Lewis started drifting towards the eastern edge of camp, looking for signs of the large group of ragged men on the horizon. If nothing else it let him take his eyes off the squalor and suffering around him, which was a depressing sight. If the camp coordinator was mismanaging things this badly now, he shuddered to think how they’d fare when winter blew in.

The outcast refugees took even longer than he’d expected, likely due to exhaustion and depravation. The first thing Lewis noticed when they appeared along the road was that there were far fewer of them than there had been when he’d passed them this morning. Less than five hundred, at a quick count. He knew a hundred or so had split off to go their own way before the others had even left to return to the camp, and during the trip back it looked like more had made the same decision.

A lot more. He couldn’t see how that many people dispersed throughout the area wouldn’t be a huge problem for Aspen Hill and everyone else living within ten miles, including Rogers and his refugee camp. Travelers might be attacked, as well as foragers and hunters from the nearby towns and camps, and even isolated homes and smaller settlements might find themselves in danger.

And all for what? Because some town that hadn’t done anything to him refused to let him steal their food or dump more mouths to feed on them? For all the evil he’d done Ferris had simply been greedy, certain of his superiority, and completely lacking a conscience. On the other hand Rogers was looking more and more insane by the day, and to make it worse he wielded far more power than the FETF administrator ever had.

Either that or Rogers was getting desperate watching his camp fall apart, and in his flailing around grasped at solutions that only made things worse. Whatever the camp coordinator’s problem was, he needed to be relieved of command for what he was doing. Better yet court-martialed.

The second thing Lewis noticed was, if anything, even more alarming. Soldiers were mobilizing from the camp to drive out and meet the refugees, and it didn’t look like a welcoming party.

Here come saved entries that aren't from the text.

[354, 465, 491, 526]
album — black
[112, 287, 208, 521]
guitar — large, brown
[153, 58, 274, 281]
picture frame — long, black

Sure enough, Rogers’s men stopped their trucks across the road in an obvious roadblock, taking cover behind them with weapons held ready to bring to bear on the approaching men, who stopped and stared in dismay and growing despair.

Lewis was too far away to hear what the soldiers told the refugees, but the end result had many of the men slumping in defeated exhaustion right there on the road, ignoring the shouts and threats trying to chivvy them back away from the camp while those refugees who still had some energy turned and shuffled back eastward.

It was hard not to feel profound sympathy for those men, even knowing that many of them were criminals and malcontents. He doubted more than a few had done enough to deserve such a fate, and none had been afforded due process or other consideration.

Incredibly, once the soldiers had turned the refugees away they piled into their trucks and drove back into camp. As if they seriously expected a bunch of starving, desperate men to turn around and walk off without causing any trouble, just because they asked them to. Either that or they didn’t care either way.

Rogers sure ran a tight ship.

Of course the ragged men did turn around and leave, even the ones slumped down on the road finally pulling themselves to their feet and shuffling off. But over the next half hour Lewis watched dozens of them sneak into camp. Lewis somehow doubted they planned to just go back to being docile residents after the way they’d been treated, either; Rogers had likely just turned most if not all of those returning into violent troublemakers, where before only a handful had been.

What was even more worrisome was the fact that it was only dozens, instead of the hundreds who’d been turned away. That meant there were now even more people out there unaccounted for, disenfranchised and starving, and each one was potentially a danger to Aspen Hill. To his friends and family.